THE EAMES INSTITUTE OF INFINITE CURIOSITY is moving its collection of 40,000 works by the designers Charles and Ray Eames from a warehouse in Richmond to a 166,000-square-foot site in Marin County.
There, the collection will spread out into several exhibitions and bloom as the centerpiece of a new world-class design museum. How will the curators of this mid-20th century modernist collection use it educationally to help visitors understand the very different century we are in now?
“Our chief curator is expert in and a descendant of the Eames,” said John Cary, president & CEO of the Eames Institute, referring to Llisa Demetrios, a granddaughter of Charles and Ray Eames. “We do already collect beyond just the Eames. We will likely have other curators for other types of work. Our actual staffing just remains to be seen. We literally just closed the deal.”
Last week, the institute announced it had purchased the former Birkenstock warehouse that sits west of U.S. Highway 101 between Novato and Petaluma. It is an eye-catching white spiked structure that pokes up from the golden grass like the crown of the Statue of Liberty.

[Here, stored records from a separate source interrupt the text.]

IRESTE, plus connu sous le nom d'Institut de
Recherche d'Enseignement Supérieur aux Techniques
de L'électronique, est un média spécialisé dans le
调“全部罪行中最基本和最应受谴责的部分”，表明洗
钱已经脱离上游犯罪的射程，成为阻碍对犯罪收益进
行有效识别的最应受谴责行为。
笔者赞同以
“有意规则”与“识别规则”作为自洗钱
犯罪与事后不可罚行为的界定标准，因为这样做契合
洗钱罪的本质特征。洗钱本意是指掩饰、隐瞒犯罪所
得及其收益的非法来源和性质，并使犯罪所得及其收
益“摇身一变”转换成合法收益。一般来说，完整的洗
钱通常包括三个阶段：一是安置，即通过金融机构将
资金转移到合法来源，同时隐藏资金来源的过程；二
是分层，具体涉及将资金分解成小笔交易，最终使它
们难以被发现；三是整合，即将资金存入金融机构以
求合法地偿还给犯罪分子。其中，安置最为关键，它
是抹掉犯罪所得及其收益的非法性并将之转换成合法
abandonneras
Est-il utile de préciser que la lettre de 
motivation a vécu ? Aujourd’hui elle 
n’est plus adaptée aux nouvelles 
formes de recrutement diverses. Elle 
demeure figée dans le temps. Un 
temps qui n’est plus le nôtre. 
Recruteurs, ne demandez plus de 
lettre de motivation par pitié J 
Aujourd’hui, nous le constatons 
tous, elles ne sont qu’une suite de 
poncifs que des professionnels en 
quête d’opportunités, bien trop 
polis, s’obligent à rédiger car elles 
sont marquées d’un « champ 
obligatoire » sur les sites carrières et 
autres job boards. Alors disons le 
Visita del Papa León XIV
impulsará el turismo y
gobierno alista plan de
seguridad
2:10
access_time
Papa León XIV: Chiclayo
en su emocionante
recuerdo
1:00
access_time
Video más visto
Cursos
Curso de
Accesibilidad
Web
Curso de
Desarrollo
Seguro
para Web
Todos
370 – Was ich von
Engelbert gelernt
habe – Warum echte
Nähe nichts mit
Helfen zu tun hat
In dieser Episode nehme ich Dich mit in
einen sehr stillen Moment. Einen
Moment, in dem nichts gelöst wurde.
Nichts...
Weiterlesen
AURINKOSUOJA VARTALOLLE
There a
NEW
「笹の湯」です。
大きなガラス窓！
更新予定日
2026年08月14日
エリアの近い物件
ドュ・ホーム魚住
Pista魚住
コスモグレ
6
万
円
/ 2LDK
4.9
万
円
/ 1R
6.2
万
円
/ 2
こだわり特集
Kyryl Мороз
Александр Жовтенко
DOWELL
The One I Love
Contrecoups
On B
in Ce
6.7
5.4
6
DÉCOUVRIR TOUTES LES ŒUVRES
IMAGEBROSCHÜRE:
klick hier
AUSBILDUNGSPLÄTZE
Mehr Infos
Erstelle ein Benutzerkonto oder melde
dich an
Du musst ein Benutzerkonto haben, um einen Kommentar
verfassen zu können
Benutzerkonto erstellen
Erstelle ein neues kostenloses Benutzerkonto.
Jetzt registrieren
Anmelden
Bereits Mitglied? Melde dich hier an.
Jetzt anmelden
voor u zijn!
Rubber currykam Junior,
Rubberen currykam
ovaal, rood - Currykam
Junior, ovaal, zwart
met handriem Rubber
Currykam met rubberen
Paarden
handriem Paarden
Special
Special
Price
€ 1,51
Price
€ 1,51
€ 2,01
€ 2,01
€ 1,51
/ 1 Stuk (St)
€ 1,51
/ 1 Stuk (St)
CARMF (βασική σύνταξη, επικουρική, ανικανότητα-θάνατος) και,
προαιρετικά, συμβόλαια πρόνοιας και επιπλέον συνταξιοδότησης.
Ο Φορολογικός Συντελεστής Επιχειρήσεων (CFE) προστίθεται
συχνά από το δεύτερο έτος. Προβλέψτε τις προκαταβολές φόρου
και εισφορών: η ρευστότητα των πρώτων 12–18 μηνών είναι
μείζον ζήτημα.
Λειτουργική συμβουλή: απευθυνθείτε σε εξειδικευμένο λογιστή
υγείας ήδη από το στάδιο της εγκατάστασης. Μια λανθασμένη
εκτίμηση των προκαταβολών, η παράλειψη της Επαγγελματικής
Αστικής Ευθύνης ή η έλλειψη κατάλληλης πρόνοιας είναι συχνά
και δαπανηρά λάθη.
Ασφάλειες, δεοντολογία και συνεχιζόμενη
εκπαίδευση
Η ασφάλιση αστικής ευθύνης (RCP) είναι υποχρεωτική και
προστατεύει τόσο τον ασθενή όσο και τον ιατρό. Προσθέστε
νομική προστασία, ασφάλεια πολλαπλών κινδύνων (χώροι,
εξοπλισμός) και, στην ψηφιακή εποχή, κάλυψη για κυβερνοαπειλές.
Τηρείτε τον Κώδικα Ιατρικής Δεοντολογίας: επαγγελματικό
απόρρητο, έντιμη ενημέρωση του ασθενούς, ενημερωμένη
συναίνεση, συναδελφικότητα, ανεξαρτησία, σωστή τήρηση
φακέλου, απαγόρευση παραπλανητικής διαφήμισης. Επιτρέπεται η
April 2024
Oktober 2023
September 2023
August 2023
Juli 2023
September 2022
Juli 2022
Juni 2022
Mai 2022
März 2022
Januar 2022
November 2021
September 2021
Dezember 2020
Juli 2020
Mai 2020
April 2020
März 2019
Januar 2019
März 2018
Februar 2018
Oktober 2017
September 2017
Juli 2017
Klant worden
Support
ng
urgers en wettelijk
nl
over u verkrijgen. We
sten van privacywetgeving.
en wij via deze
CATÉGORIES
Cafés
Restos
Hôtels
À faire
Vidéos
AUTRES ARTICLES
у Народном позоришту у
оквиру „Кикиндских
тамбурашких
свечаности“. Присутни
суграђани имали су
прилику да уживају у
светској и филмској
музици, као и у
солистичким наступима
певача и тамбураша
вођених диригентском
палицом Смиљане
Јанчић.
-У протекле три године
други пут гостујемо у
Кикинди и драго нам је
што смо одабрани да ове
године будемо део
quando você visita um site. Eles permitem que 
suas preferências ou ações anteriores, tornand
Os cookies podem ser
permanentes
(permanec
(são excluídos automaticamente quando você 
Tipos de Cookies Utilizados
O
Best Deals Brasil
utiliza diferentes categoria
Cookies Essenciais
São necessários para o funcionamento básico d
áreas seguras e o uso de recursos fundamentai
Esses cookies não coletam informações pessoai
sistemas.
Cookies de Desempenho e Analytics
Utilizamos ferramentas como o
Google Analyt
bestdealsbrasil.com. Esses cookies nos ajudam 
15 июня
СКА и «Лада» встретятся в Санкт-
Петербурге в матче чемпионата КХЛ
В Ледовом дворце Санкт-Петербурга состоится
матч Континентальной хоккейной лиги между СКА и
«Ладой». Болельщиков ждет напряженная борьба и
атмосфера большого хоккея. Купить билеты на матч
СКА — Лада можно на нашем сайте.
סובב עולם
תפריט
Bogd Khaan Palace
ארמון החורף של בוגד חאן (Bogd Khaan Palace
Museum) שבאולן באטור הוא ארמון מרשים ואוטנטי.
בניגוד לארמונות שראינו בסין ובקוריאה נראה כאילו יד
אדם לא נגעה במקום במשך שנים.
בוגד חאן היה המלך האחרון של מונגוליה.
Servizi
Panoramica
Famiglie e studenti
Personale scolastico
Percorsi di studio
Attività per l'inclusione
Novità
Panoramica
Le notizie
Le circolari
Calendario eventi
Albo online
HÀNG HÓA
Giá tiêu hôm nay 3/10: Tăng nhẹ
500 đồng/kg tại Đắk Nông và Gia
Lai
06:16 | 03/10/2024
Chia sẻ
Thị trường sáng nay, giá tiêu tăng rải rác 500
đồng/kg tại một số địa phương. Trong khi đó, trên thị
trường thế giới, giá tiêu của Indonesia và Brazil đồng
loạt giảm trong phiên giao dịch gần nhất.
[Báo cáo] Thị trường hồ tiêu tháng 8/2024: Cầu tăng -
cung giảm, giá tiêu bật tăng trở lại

The abandoned structure will be transformed by Herzog & de Meuron, the same internationally-renown architects that designed the de Young Museum in San Francisco’s Golden Gate Park. The new destination space will attract visitors from around the world and bring a needed boost to the local economies of Novato and Petaluma.
The Eames’ careers peaked during the period of prosperity that followed World War II. Suburban life boomed as returning servicemembers bought homes with low-cost mortgages under the Servicemen’s Readjustment Act, known as the G.I Bill.
Production of consumer goods rose as factories turned to meet the new demand for household appliances. Some of the Eames signature designs included uniform molded plastic stackable chairs that are still produced today. Their famous 1956 Herman Miller Eames lounge chair can sell for up to $15,000, but ripoff versions can be found at Walmart.
Cary said the Eames worked with a variety of corporate partners, including Westinghouse, IBM, Zenith and Emerson. With such financial stability, their creativity output seemed limitless, designing furniture, fabric and toys. They produced over a hundred films like the 1977 work for IBM called “Powers of Ten,” which explored perceptions of scale.
They built and occupied a steel-and-glass Los Angeles home with spaces that flowed seamlessly between indoors and outdoors. It seemed to define a modern free-thinking lifestyle.
“I have not actually thought of them as being pioneers in free thinking,” said Cary. “I think that they were mostly focused on working within constraints. They also worked extensively with the United States government through the United States Information Agency, which was kind of a joint effort of the CIA and the State Department.”
Cary said the husband-and-wife team felt a lot of political pressures, especially when the USIA called them in 1956 to work on the American National Exhibition in Moscow. It was toured by over 2.5 million Soviet citizens as well as President Richard Nixon and Soviet President Nikita Khrushchev.

USIA’s exhibition program was a tool for public diplomacy and soft power during the Cold War, according to research by Greg Castillo, professor of architecture at UC Berkeley’s College of Environmental Design.
USIA enlisted major designers and architects to produce innovative multimedia presentations that conveyed a vision of American abundance. They included recreations of suburban homes stocked with electric mixers, can openers, fryers and other devices that made the American kitchen a complete contrast to its crude Russian counterpart.
“They were with the USIA trying to kind of reposition the standing of the United States to a population that was closed off from it for a very long time,” said Cary, adding that the couple’s relatively small studio had to produce a lot of films and exhibition work on a short schedule and it had to fit a very particular agenda.
Innovation with intention
The Eames also pioneered advances in prefabrication, because there was limited material availability in the postwar environment and a need to scale and replicate. Their famous lounge chair was shipped in a box to be assembled by the buyer, like Ikea furniture is today. It helped pave the way for prefabricated building techniques.

The new campus in Marin County includes some prefabricated building elements. Originally constructed in 1964 as a distribution center for publisher McGraw Hill, there is an office building that is framed with pre-stressed concrete highway girders. It shades a portion of the parking lot that will be rebuilt into a public plaza with fountains and outdoor sculptures.
Cary described a recent email he received from a high school junior in Novato who had just returned from a summer camp at the Rhode Island School of Design in Providence.
“This person had come home to read about this new museum and said, ‘Hey, my friends and I would love to be supportive in any ways that we can.’ We’re building this as a global destination, but we are thinking of it in terms of a single child that gets off the yellow school bus and goes in there and has their mind blown and feels newly energized, empowered and inspired.”